Between the years of 1447 (Nicholas V) and 1572 (Pius V) Rome was transformed from a ruined Medieval city. The Vatican became the official home of the church and the worlds largest bureaucracy, a spectacular new Basilica of St Peters took 100 years to build and Michelangelo changed the course of art history with his Sistine Chapel. So vast and expensive was this cultural explosion that a new fundraising initiative was launched: the sale of indulgences.
The Renaissance Popes were statesmen, warriors, patrons of the arts as well as churchmen.

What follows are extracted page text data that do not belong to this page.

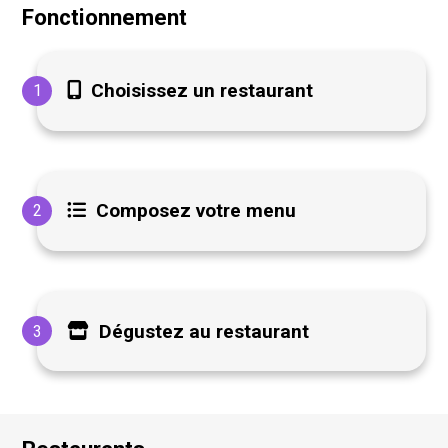
Fonctionnement
Choisissez un restaurant
1
Composez votre menu
2
Dégustez au restaurant
3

These were earthly times and the reputations of popes like Alexander VI, the infamous Borgia patriarch, and Julius ‘Il Terrible’ II for murder, poison, sodomy and simony vary only in degree. Meanwhile, the sin of heresy, which threatens the very core of the Catholic soul, was tirelessly targeted by two other lasting innovations of the period: the Inquisition and witch-hunts.
Alexander VI, father of the ruthless Cesare and jezebel Lucrezia, is seen to this day as the embodiment of this iniquity. But Gerard Noel shows this is unjust, and based on false confessions and historical myth. What’s more, Alexander created the blueprint for reform — the first of its kind — that would eventually lead to the Counter-Reformation.
In his survey of the colourful reigns of the seventeen Renaissance Popes and his examination of the great Borgia myth Noel brings to light the true legacy — political, artistic, religious — of an extraordinary time.